The development direction of future automobiles will show a diversified trend, but the electrification technology route will become the mainstream choice. According to predictions by authoritative institutions, global sales of new energy vehicles will exceed 20 million in 2026, with plug-in hybrid models accounting for about 50%, pure electric models 40%, and the remaining 10% being other technical routes. This market structure indicates that although pure electric models are expected to become the primary sales driver in the long term (e.g., after 2035), plug-in hybrid technology will still maintain significant importance in the medium term due to its balance of fuel economy and range convenience. Regarding technological breakthroughs, all-solid-state batteries are expected to enter small-scale vehicle installation in 2026-2027, which will significantly enhance the range of pure electric models, while the substantial cost reduction in intelligent driving hardware (such as high-speed NOA systems dropping to 3,000-5,000 Malaysian Ringgit) will accelerate the adoption of assisted driving functions. Notably, the automotive industry is evolving from a mere transportation tool to a key platform for commercializing cutting-edge technologies. Innovations like in-vehicle computing power and artificial intelligence will achieve large-scale application through new energy vehicles. This technological convergence means future automotive products will simultaneously feature electrification, intelligence, and connectivity, though specific technical route choices will still vary according to segmented market demands.
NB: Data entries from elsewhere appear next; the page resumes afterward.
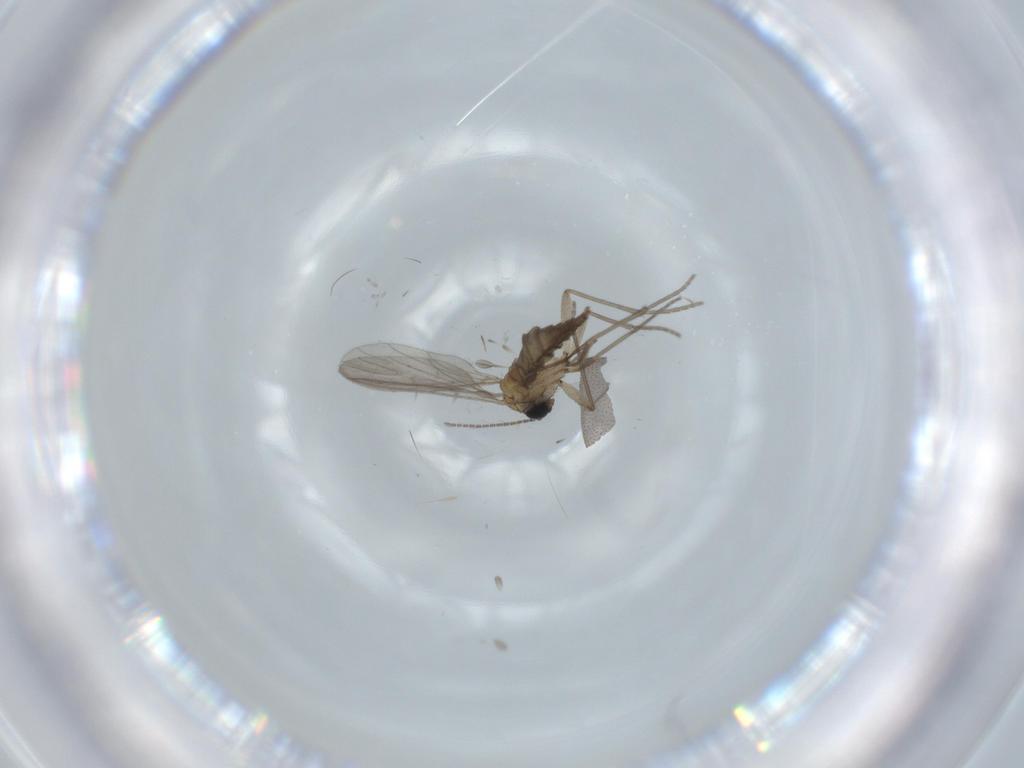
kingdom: Animalia
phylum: Arthropoda
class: Insecta
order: Diptera
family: Sciaridae
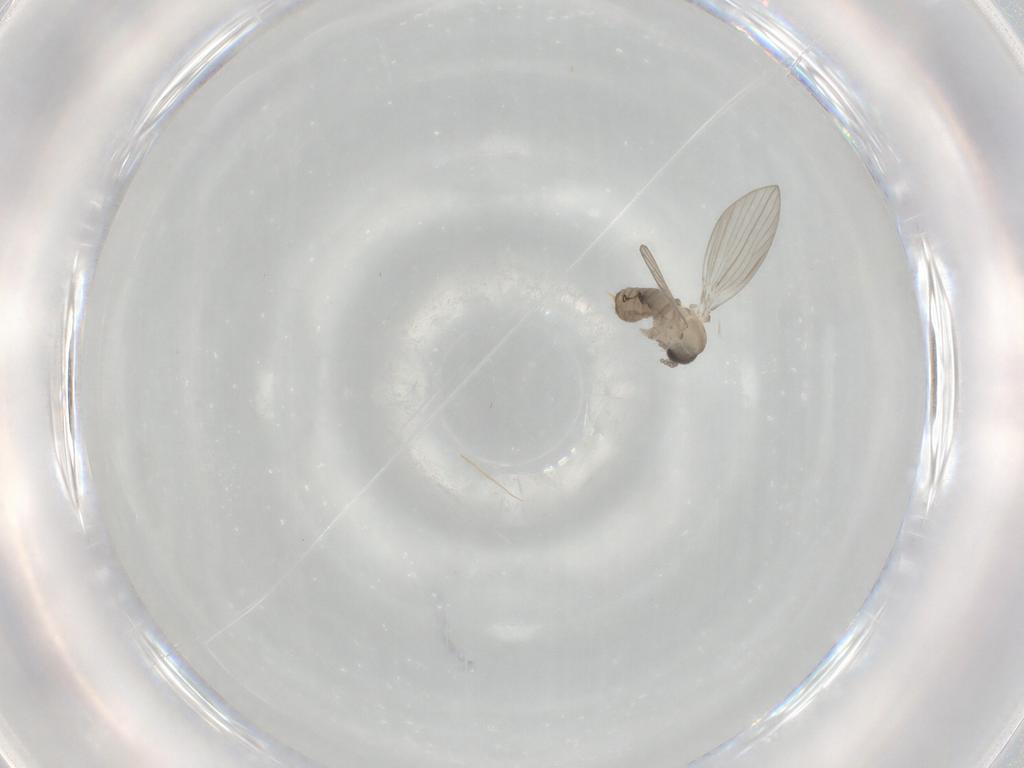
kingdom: Animalia
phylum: Arthropoda
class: Insecta
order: Diptera
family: Psychodidae
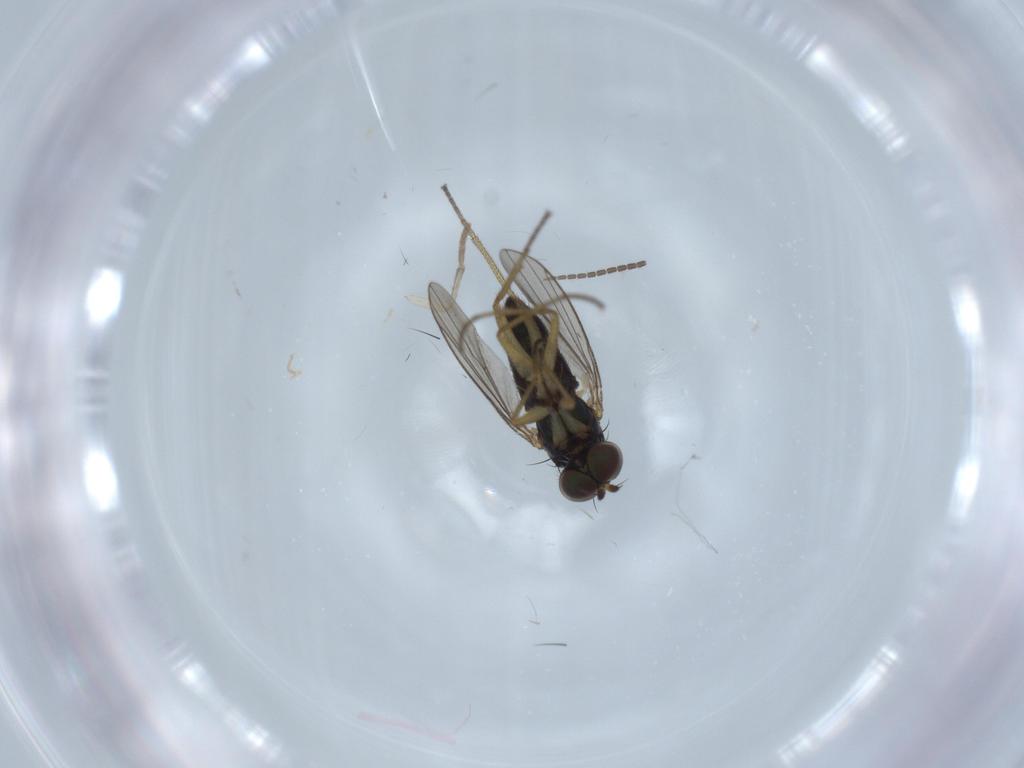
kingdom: Animalia
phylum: Arthropoda
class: Insecta
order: Diptera
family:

The safety of hydrogen fuel cell vehicles is verified through multiple technical safeguards and rigorous testing. Their high-pressure hydrogen storage tanks are made of carbon fiber and glass fiber composite materials, capable of withstanding pressures exceeding 82.7 MPa, and have passed extreme tests such as drop, impact, and fire resistance. The body structure is designed to be robust and performs excellently in crash tests; for example, Hyundai's FCV has received the highest safety rating from IIHS. The hydrogen storage system is equipped with thermal fuses and pressure relief devices, which automatically release pressure when the temperature exceeds 110°C or abnormal pressure is detected. The hydrogen leak detection system can respond within 1 second and shut off the valves. In practical applications, hydrogen disperses rapidly due to its low density, making it difficult to reach explosive concentrations in open environments, and no accidents caused by hydrogen leaks have occurred globally since its commercialization in 2015. Compared with traditional fuel vehicles, hydrogen fuel produces only water after combustion, offering superior environmental benefits. It should be noted that the construction of hydrogen refueling stations and hydrogen transportation must comply with specific safety regulations. Overall, however, the safety standards for hydrogen fuel cell vehicles cover the entire lifecycle from production to operation, and their technical maturity and reliability are well-established.